İlk dönüm noktası ressam mı yoksa karikatürist mi olacağına
karar vermesidir. Belki ressam olarak başarılı bir kariyer yapacak yeteneğe
sahiptir ama sebat etmesi, uzun süre doğru düzgün para kazanmadan, büyük bir
ihtimalle başka işler yaparak sanatını sürdürmesi gerekmektedir. Oysa
karikatürist olarak düzenli olmasa da bir geliri vardır ve bir atak yapabilirse
kadrolu, her gün çizen siyasi bir karikatürist olarak düzenli bir gelire
kavuşması ihtimali de kuvvetlidir.
İkinci büyük dönüm noktası çizdiği bir karikatürden sonra
ölümle tehdit edilince şehir merkezinde yaşamaktan vazgeçip dağlık bir bölgede
bir eve taşınması, bir anlamda inzivaya çekilmesidir. Önem kazandığı an budur
ama aynı zamanda hedef de olmuştur.
Orada tamamen yalnız kalır. Karısının taşınma aşamasında
kendisinden ayrılmasının temelinde yatan nedeni de yine bu tören öncesinde
yıllar sonra tekrar buluşup birlikte yemek yediklerinde öğrenir. Karısı, Javier
Mallarino’nun ün ve itibar kazanırken kendi temel özelliklerini kaybettiği
kanısındadır. Javier artık onun sevip aşık olduğu adam değil bambaşka biridir. Önemli,
karizmatik, ünlü, ulaşılmaz.
Bu kurmaca kahramanın gerçek hayattan bir de rol modeli var:
Ricardo Rendon. Ricardo Rendón Antioquia, 1894’de Kolombiya’da Rionegro'da
doğmuş. Güzel Sanatlar Akademisi’nde öğrenim görmüş. Günlük gazetelerde
yayımlanan politik karikatürleri ile ünlenmiş. Genç yaşta ün, servet, ve itibar
kazanmış, karizmatik bir karikatürist. Karikatürleriyle hükümetlerin istifasına
yol açmış, uluslararası sözleşmelerin reddine sebep olmuş, iktidardakilerin de
muhalefettekilerin de korkulu rüyası olmuş. Tüm bunlara rağmen 37 yaşındayken
intihar etmiş. Vásquez’in kahramanının da, romanının fikir kaynağının da
Ricardo Rendon olduğunu düşünebiliriz. Hem konuları hem de soyutlamaya ve
tipikleştirmeye dayanan çizim anlayışları benziyor. İki kahraman arasındaki tek
fark sonlarında.
Kolombiya ve Türkiye’nin birçok noktada benzerlikler
taşıdığını düşünmemek de imkansız İtibarlar'ı okurken. Romandaki örnekten
ilerlersek, günlerce süren, olanca gerçekliği ile bir haber dizisi, ses
kayıtları ya da somut görüntüler bir siyasinin kılını bile kıpırdatmazken tek bir
karikatür hemen istifasına, utançtan intihar etmesine neden olabiliyor.

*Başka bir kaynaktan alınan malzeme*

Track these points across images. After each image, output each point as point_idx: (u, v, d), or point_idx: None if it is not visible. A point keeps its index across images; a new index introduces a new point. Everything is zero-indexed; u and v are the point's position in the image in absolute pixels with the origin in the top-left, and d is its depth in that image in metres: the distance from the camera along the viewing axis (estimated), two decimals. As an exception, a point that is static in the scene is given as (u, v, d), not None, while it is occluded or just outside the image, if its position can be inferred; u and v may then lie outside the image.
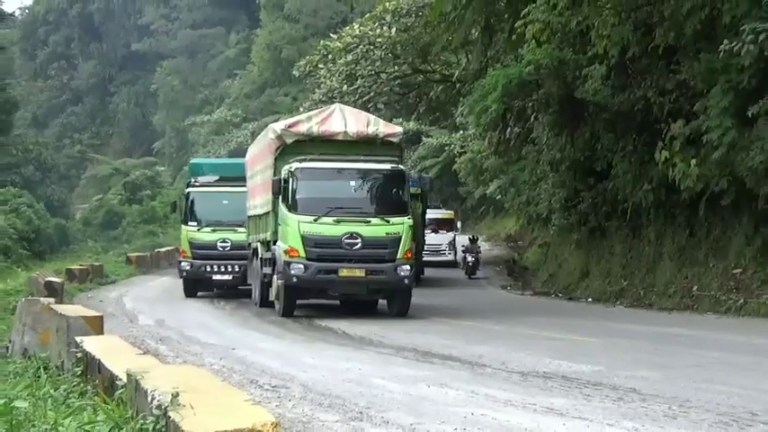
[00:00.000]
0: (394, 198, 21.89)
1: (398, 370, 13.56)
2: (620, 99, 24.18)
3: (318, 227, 20.49)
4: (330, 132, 21.95)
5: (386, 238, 20.71)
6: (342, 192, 21.81)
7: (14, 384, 10.75)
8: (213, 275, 29.01)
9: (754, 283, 21.24)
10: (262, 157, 24.44)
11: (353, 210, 21.33)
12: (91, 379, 9.01)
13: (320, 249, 20.49)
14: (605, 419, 9.14)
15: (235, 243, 28.77)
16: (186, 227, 29.92)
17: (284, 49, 64.90)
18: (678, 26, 21.81)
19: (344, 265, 20.42)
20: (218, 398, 5.79)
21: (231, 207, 29.15)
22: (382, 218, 20.89)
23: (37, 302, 17.01)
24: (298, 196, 20.77)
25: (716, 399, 10.07)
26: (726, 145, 20.07)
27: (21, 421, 7.32)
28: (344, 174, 21.75)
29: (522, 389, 11.40)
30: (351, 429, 9.00)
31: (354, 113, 23.66)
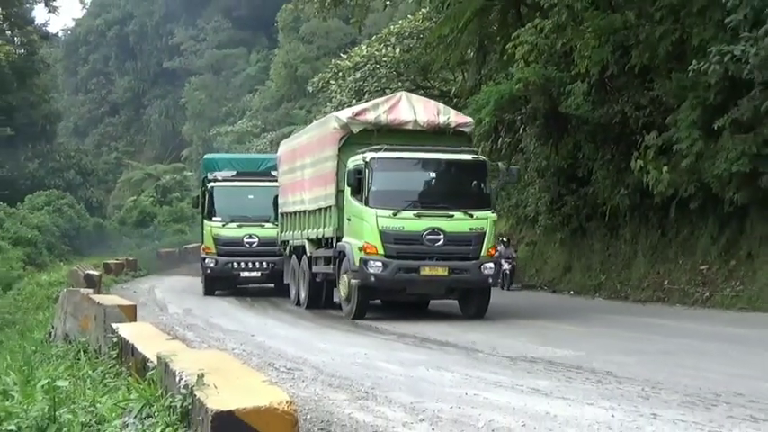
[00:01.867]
0: (476, 191, 18.27)
1: (400, 354, 13.61)
2: (599, 113, 24.19)
3: (398, 221, 17.09)
4: (399, 121, 18.72)
5: (470, 234, 17.37)
6: (421, 184, 18.54)
7: (56, 366, 10.76)
8: (241, 272, 25.70)
9: (718, 278, 21.29)
10: (315, 149, 21.01)
11: (435, 203, 17.91)
12: (125, 361, 9.03)
13: (400, 246, 17.11)
14: (585, 399, 9.19)
15: (262, 239, 25.65)
16: (210, 222, 26.30)
17: (299, 68, 64.87)
18: (652, 48, 21.87)
19: (426, 263, 17.10)
20: (239, 379, 5.80)
21: (257, 202, 26.16)
22: (465, 212, 17.47)
23: (77, 293, 17.03)
24: (373, 188, 17.21)
25: (684, 381, 10.10)
26: (694, 154, 20.20)
27: (62, 399, 7.33)
28: (424, 164, 18.41)
29: (510, 372, 11.44)
30: (357, 407, 9.03)
31: (422, 101, 20.39)
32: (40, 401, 7.31)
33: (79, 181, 61.68)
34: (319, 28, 63.58)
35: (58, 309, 18.95)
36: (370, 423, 8.22)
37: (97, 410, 6.74)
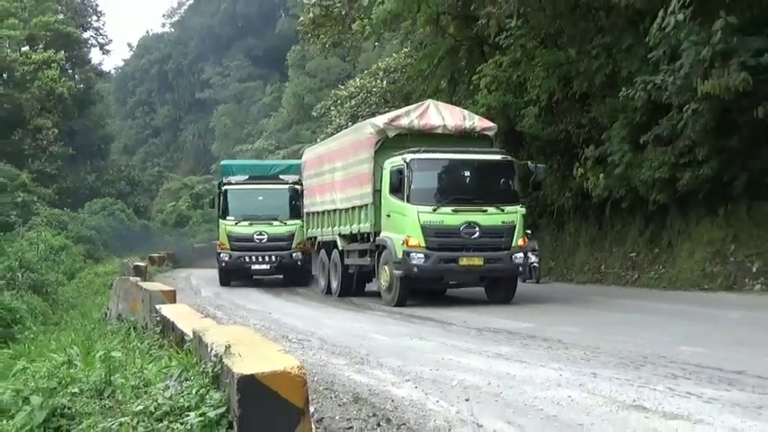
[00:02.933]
0: (505, 187, 16.85)
1: (389, 327, 13.63)
2: (548, 131, 24.24)
3: (438, 216, 15.73)
4: (430, 126, 17.37)
5: (502, 227, 16.03)
6: (457, 182, 16.98)
7: (111, 340, 10.74)
8: (252, 265, 24.10)
9: (645, 263, 21.37)
10: (349, 153, 19.33)
11: (469, 199, 16.33)
12: (167, 336, 9.02)
13: (440, 239, 15.75)
14: (538, 362, 9.21)
15: (271, 235, 24.04)
16: (224, 221, 24.57)
17: (305, 97, 64.94)
18: (590, 78, 21.94)
19: (464, 254, 15.77)
20: (259, 348, 5.80)
21: (266, 202, 24.65)
22: (497, 207, 16.11)
23: (127, 280, 17.01)
24: (414, 186, 15.85)
25: (618, 347, 10.12)
26: (624, 164, 20.32)
27: (116, 366, 7.32)
28: (459, 164, 16.86)
29: (478, 340, 11.45)
30: (355, 371, 9.03)
31: (448, 108, 18.91)
32: (98, 369, 7.30)
33: (128, 190, 61.72)
34: (321, 65, 63.64)
35: (112, 294, 18.90)
36: (365, 383, 8.23)
37: (144, 375, 6.73)
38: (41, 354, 9.75)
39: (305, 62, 69.01)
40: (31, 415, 6.14)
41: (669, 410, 6.59)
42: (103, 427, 5.55)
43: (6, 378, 7.82)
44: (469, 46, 27.69)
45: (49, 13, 56.68)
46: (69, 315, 22.19)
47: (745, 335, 11.10)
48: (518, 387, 7.75)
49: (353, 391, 7.86)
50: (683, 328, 11.95)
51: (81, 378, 7.06)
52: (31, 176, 47.67)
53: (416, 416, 6.72)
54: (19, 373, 7.97)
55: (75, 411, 6.22)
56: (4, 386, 7.18)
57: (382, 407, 7.09)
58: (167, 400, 5.51)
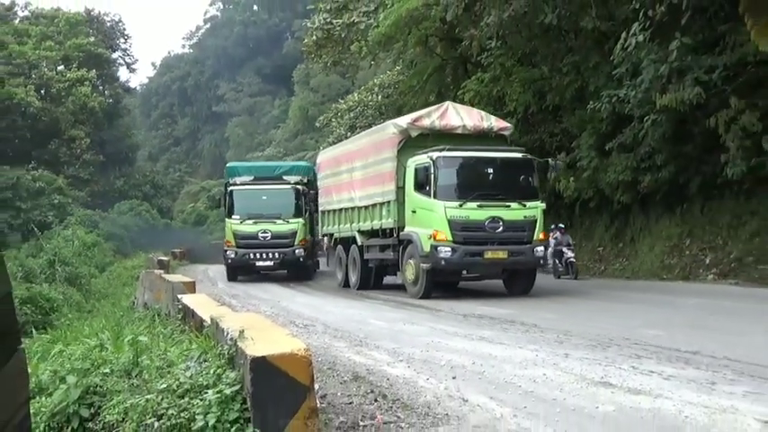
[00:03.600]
0: (526, 184, 15.66)
1: (385, 314, 13.61)
2: (524, 140, 24.08)
3: (464, 211, 14.61)
4: (450, 126, 16.22)
5: (524, 222, 14.95)
6: (480, 178, 15.76)
7: (138, 326, 10.73)
8: (256, 262, 22.61)
9: (611, 257, 21.48)
10: (369, 153, 18.07)
11: (493, 195, 15.14)
12: (187, 322, 9.01)
13: (466, 233, 14.62)
14: (516, 344, 9.21)
15: (274, 233, 22.45)
16: (230, 220, 23.02)
17: (309, 110, 64.88)
18: (561, 93, 22.03)
19: (489, 248, 14.70)
20: (269, 333, 5.79)
21: (269, 202, 22.99)
22: (519, 202, 15.04)
23: (152, 273, 17.04)
24: (440, 183, 14.76)
25: (588, 330, 10.12)
26: (592, 168, 20.46)
27: (143, 349, 7.32)
28: (482, 162, 15.69)
29: (464, 325, 11.44)
30: (354, 352, 9.02)
31: (466, 109, 17.68)
32: (126, 351, 7.30)
33: (153, 193, 61.71)
34: (323, 81, 63.64)
35: (139, 285, 18.92)
36: (363, 363, 8.22)
37: (168, 357, 6.72)
38: (76, 338, 9.74)
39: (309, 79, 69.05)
40: (67, 392, 6.14)
41: (633, 386, 6.60)
42: (131, 403, 5.54)
43: (45, 360, 7.82)
44: (454, 64, 27.71)
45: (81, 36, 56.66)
46: (101, 304, 22.20)
47: (700, 319, 11.12)
48: (499, 366, 7.75)
49: (353, 370, 7.85)
50: (644, 314, 11.95)
51: (111, 360, 7.05)
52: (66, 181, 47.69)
53: (409, 392, 6.72)
54: (56, 355, 7.97)
55: (106, 389, 6.22)
56: (44, 367, 7.18)
57: (379, 384, 7.09)
58: (188, 379, 5.51)
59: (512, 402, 6.21)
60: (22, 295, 19.15)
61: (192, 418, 4.90)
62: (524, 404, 6.14)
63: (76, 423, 5.89)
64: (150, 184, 62.47)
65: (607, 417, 5.69)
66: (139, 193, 58.84)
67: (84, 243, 35.59)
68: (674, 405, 5.90)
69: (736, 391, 6.24)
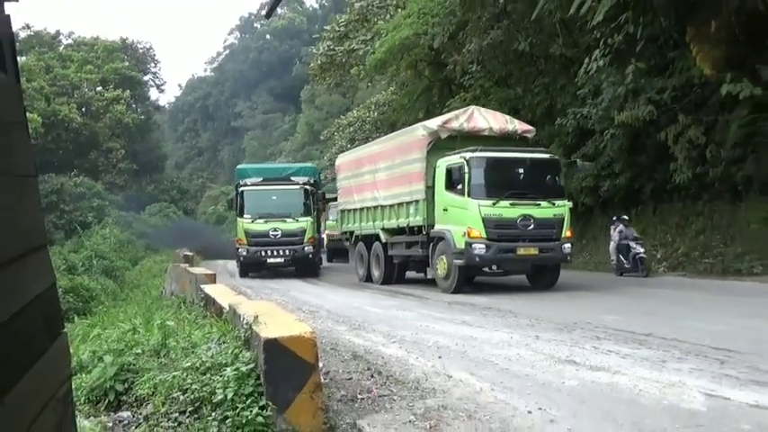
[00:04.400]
0: (553, 183, 14.36)
1: (381, 302, 13.60)
2: (501, 151, 24.25)
3: (497, 210, 13.41)
4: (478, 128, 14.97)
5: (553, 219, 13.80)
6: (511, 178, 14.32)
7: (166, 312, 10.71)
8: (268, 259, 20.97)
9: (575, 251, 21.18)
10: (396, 154, 16.56)
11: (524, 194, 13.89)
12: (209, 308, 9.00)
13: (500, 230, 13.44)
14: (494, 327, 9.22)
15: (284, 231, 20.85)
16: (242, 219, 21.40)
17: (315, 125, 64.76)
18: (533, 110, 22.03)
19: (521, 244, 13.54)
20: (280, 318, 5.79)
21: (279, 202, 21.33)
22: (549, 201, 13.87)
23: (179, 266, 17.04)
24: (474, 182, 13.56)
25: (555, 316, 10.14)
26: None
27: (170, 332, 7.31)
28: (513, 162, 14.37)
29: (448, 311, 11.44)
30: (354, 335, 9.02)
31: (490, 113, 16.15)
32: (156, 334, 7.28)
33: (179, 197, 61.59)
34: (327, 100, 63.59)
35: (167, 276, 18.87)
36: (361, 344, 8.22)
37: (192, 339, 6.71)
38: (112, 323, 9.73)
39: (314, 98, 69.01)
40: (104, 370, 6.12)
41: (594, 364, 6.61)
42: (160, 379, 5.53)
43: (85, 342, 7.80)
44: (440, 85, 27.73)
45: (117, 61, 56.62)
46: (133, 293, 22.13)
47: (652, 306, 11.15)
48: (479, 347, 7.76)
49: (352, 350, 7.85)
50: (604, 302, 11.97)
51: (143, 341, 7.04)
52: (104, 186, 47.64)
53: (401, 369, 6.72)
54: (95, 338, 7.95)
55: (138, 367, 6.21)
56: (84, 348, 7.16)
57: (374, 362, 7.09)
58: (209, 358, 5.51)
59: (490, 378, 6.21)
60: (65, 285, 19.08)
61: (213, 392, 4.90)
62: (501, 379, 6.14)
63: (112, 396, 5.89)
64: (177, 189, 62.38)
65: (572, 390, 5.70)
66: (167, 197, 58.77)
67: (119, 240, 35.52)
68: (630, 380, 5.91)
69: (683, 368, 6.26)
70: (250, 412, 4.65)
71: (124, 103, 52.94)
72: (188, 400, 4.98)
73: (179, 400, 5.03)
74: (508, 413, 5.09)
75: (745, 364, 6.34)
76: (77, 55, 54.40)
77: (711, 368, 6.22)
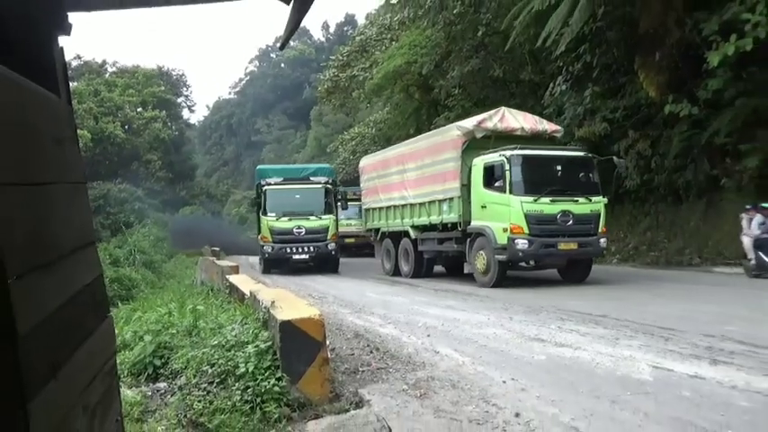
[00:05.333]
0: (588, 180, 12.68)
1: (378, 288, 13.58)
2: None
3: (538, 206, 11.87)
4: (511, 128, 13.38)
5: (591, 215, 12.23)
6: (550, 175, 12.64)
7: (197, 298, 10.68)
8: (293, 256, 18.63)
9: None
10: (427, 154, 14.94)
11: (562, 190, 12.31)
12: (233, 295, 8.99)
13: (541, 226, 11.88)
14: (474, 310, 9.21)
15: (308, 229, 18.59)
16: (266, 217, 18.98)
17: (322, 140, 64.63)
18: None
19: (561, 240, 12.00)
20: (293, 303, 5.78)
21: (302, 200, 19.07)
22: (586, 197, 12.29)
23: (207, 259, 17.00)
24: (515, 179, 11.97)
25: (526, 300, 10.15)
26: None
27: (200, 315, 7.29)
28: (551, 159, 12.76)
29: (436, 296, 11.45)
30: (355, 317, 9.02)
31: (520, 114, 14.42)
32: (188, 317, 7.26)
33: (207, 200, 61.58)
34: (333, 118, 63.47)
35: (198, 268, 18.87)
36: (361, 325, 8.22)
37: (218, 321, 6.69)
38: (151, 307, 9.70)
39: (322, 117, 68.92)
40: (144, 348, 6.11)
41: (558, 341, 6.61)
42: (192, 355, 5.52)
43: (128, 324, 7.78)
44: (428, 106, 27.71)
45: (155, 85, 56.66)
46: (169, 282, 22.08)
47: (608, 292, 11.16)
48: (461, 327, 7.76)
49: (354, 330, 7.84)
50: (567, 289, 11.96)
51: (177, 323, 7.02)
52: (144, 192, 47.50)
53: (395, 346, 6.72)
54: (136, 320, 7.93)
55: (173, 345, 6.19)
56: (127, 329, 7.14)
57: (373, 340, 7.08)
58: (233, 337, 5.49)
59: (470, 353, 6.21)
60: (111, 276, 19.04)
61: (237, 365, 4.89)
62: (480, 354, 6.15)
63: (151, 370, 5.87)
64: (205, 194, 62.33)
65: (540, 364, 5.70)
66: (197, 201, 58.76)
67: (157, 237, 35.39)
68: (589, 354, 5.92)
69: (633, 344, 6.27)
70: (268, 383, 4.64)
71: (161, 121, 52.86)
72: (215, 373, 4.97)
73: (208, 373, 5.02)
74: (486, 383, 5.09)
75: (685, 341, 6.35)
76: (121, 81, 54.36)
77: (657, 344, 6.23)
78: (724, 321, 7.26)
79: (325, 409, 4.59)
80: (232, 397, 4.60)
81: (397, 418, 4.23)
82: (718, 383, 4.76)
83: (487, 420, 4.16)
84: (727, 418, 3.98)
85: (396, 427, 4.04)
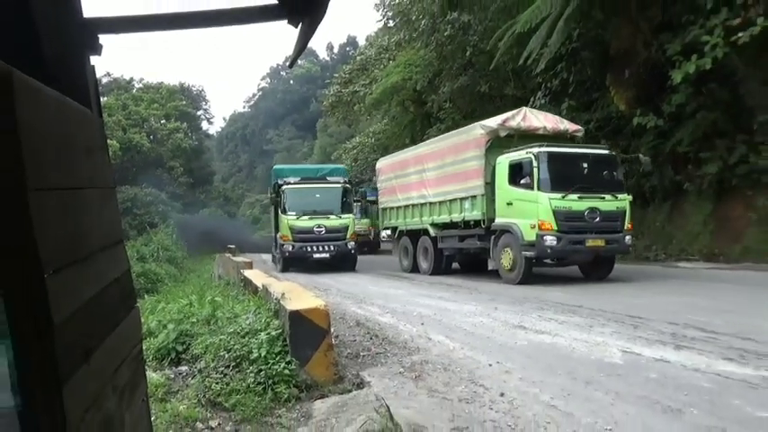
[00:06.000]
0: (613, 178, 11.44)
1: (380, 281, 13.57)
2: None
3: (566, 203, 10.74)
4: (534, 127, 12.14)
5: (617, 212, 11.04)
6: (576, 172, 11.19)
7: (215, 290, 10.68)
8: (313, 254, 16.84)
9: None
10: (447, 154, 13.75)
11: (589, 188, 11.04)
12: (247, 288, 8.98)
13: (569, 223, 10.74)
14: (464, 301, 9.20)
15: (328, 228, 16.84)
16: (286, 216, 16.99)
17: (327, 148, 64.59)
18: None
19: (589, 236, 10.84)
20: (301, 295, 5.77)
21: (322, 199, 17.31)
22: (612, 194, 11.12)
23: (224, 256, 16.93)
24: (543, 176, 10.85)
25: (510, 292, 10.14)
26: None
27: (218, 305, 7.29)
28: (577, 157, 11.41)
29: (429, 289, 11.41)
30: (357, 307, 9.00)
31: (541, 113, 13.24)
32: (206, 307, 7.25)
33: (224, 203, 61.63)
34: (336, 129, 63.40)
35: (216, 264, 18.82)
36: (362, 314, 8.21)
37: (234, 311, 6.69)
38: (173, 299, 9.69)
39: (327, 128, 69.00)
40: (167, 335, 6.10)
41: (539, 328, 6.61)
42: (210, 341, 5.51)
43: (153, 313, 7.77)
44: (422, 118, 27.70)
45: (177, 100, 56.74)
46: (190, 276, 22.07)
47: (582, 285, 11.15)
48: (451, 316, 7.76)
49: (356, 319, 7.84)
50: (547, 282, 11.95)
51: (197, 313, 7.01)
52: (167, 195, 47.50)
53: (393, 333, 6.71)
54: (160, 310, 7.92)
55: (193, 332, 6.19)
56: (152, 318, 7.13)
57: (373, 328, 7.08)
58: (248, 325, 5.49)
59: (460, 339, 6.21)
60: (137, 271, 19.04)
61: (250, 351, 4.89)
62: (468, 341, 6.14)
63: (174, 355, 5.86)
64: (222, 197, 62.38)
65: (522, 349, 5.70)
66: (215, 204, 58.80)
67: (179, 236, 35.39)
68: (566, 340, 5.92)
69: (605, 331, 6.27)
70: (279, 366, 4.64)
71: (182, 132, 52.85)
72: (231, 357, 4.97)
73: (224, 358, 5.02)
74: (474, 366, 5.09)
75: (652, 328, 6.36)
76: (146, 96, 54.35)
77: (627, 331, 6.23)
78: (687, 311, 7.26)
79: (330, 389, 4.59)
80: (246, 379, 4.59)
81: (394, 398, 4.23)
82: (681, 366, 4.77)
83: (475, 399, 4.16)
84: (690, 398, 3.98)
85: (393, 405, 4.04)
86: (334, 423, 3.89)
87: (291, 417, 4.15)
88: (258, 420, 4.09)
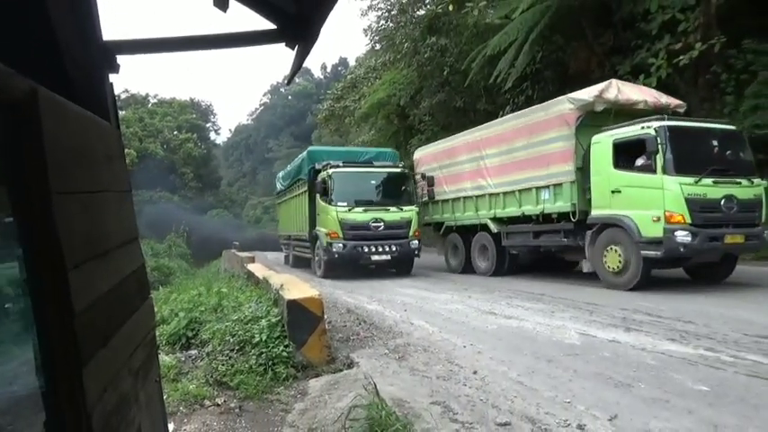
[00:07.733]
0: (739, 158, 7.82)
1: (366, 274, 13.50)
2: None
3: (700, 189, 7.27)
4: (632, 101, 8.59)
5: (754, 200, 7.60)
6: (706, 152, 7.62)
7: (222, 282, 10.59)
8: (371, 256, 11.67)
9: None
10: (517, 136, 10.04)
11: (723, 170, 7.53)
12: (250, 279, 8.93)
13: (705, 214, 7.28)
14: (442, 290, 9.19)
15: (388, 223, 11.61)
16: (335, 207, 11.50)
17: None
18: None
19: (727, 231, 7.37)
20: (297, 285, 5.75)
21: (379, 187, 12.16)
22: (747, 178, 7.66)
23: (230, 252, 16.79)
24: (668, 156, 7.34)
25: (483, 283, 10.16)
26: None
27: (224, 296, 7.23)
28: (706, 133, 7.77)
29: (410, 280, 11.38)
30: (348, 296, 8.97)
31: (635, 86, 9.68)
32: (214, 297, 7.20)
33: (230, 205, 61.25)
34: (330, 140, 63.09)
35: (222, 259, 18.67)
36: (352, 302, 8.19)
37: (238, 300, 6.65)
38: (185, 290, 9.61)
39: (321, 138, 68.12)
40: (179, 322, 6.05)
41: (507, 314, 6.65)
42: (217, 328, 5.48)
43: (166, 303, 7.70)
44: (405, 130, 27.69)
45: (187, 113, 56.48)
46: (199, 270, 21.86)
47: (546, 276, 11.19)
48: (431, 303, 7.77)
49: (346, 306, 7.82)
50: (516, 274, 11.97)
51: (205, 302, 6.96)
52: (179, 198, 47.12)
53: (379, 318, 6.71)
54: (172, 300, 7.84)
55: (202, 320, 6.14)
56: (165, 307, 7.07)
57: (361, 314, 7.07)
58: (250, 313, 5.46)
59: (438, 324, 6.23)
60: (152, 265, 18.82)
61: (253, 336, 4.86)
62: (446, 325, 6.16)
63: (184, 340, 5.82)
64: (228, 200, 62.01)
65: (493, 332, 5.73)
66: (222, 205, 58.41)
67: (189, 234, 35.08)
68: (531, 324, 5.96)
69: (565, 316, 6.32)
70: (278, 349, 4.63)
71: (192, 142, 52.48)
72: (236, 342, 4.94)
73: (230, 342, 4.99)
74: (450, 347, 5.11)
75: (605, 313, 6.42)
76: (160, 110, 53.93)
77: (584, 316, 6.29)
78: (636, 298, 7.34)
79: (324, 369, 4.59)
80: (249, 361, 4.57)
81: (380, 376, 4.24)
82: (631, 346, 4.82)
83: (451, 377, 4.18)
84: (638, 374, 4.03)
85: (380, 383, 4.04)
86: (327, 399, 3.89)
87: (289, 394, 4.14)
88: (260, 397, 4.08)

Karikatürist de çizdiği karikatürün gücüyle her kesimin taktirini kazanıyor. Tabii
doğru zamanda ve yerde. Aksi taktirde o karikatürü çizen karikatürist ya
kendini hapiste buluyor ya da en azından işsiz güçsüz kalıyor. Ölümle tehdit
edilmesi ise adeta sıradan bir olay.
Romanın hem kişisel bellekle hem de toplumsal bellekle
ilgili soruları da var. Javier Mallarino’nun kişiliğinde geçmişin bir bölümünü
ya da sadece bir olayı hiç yaşanmamış gibi kabullenme ve tamamen belleğinden
silemese de onu hiç anımsamayacak hale getirme durumu var.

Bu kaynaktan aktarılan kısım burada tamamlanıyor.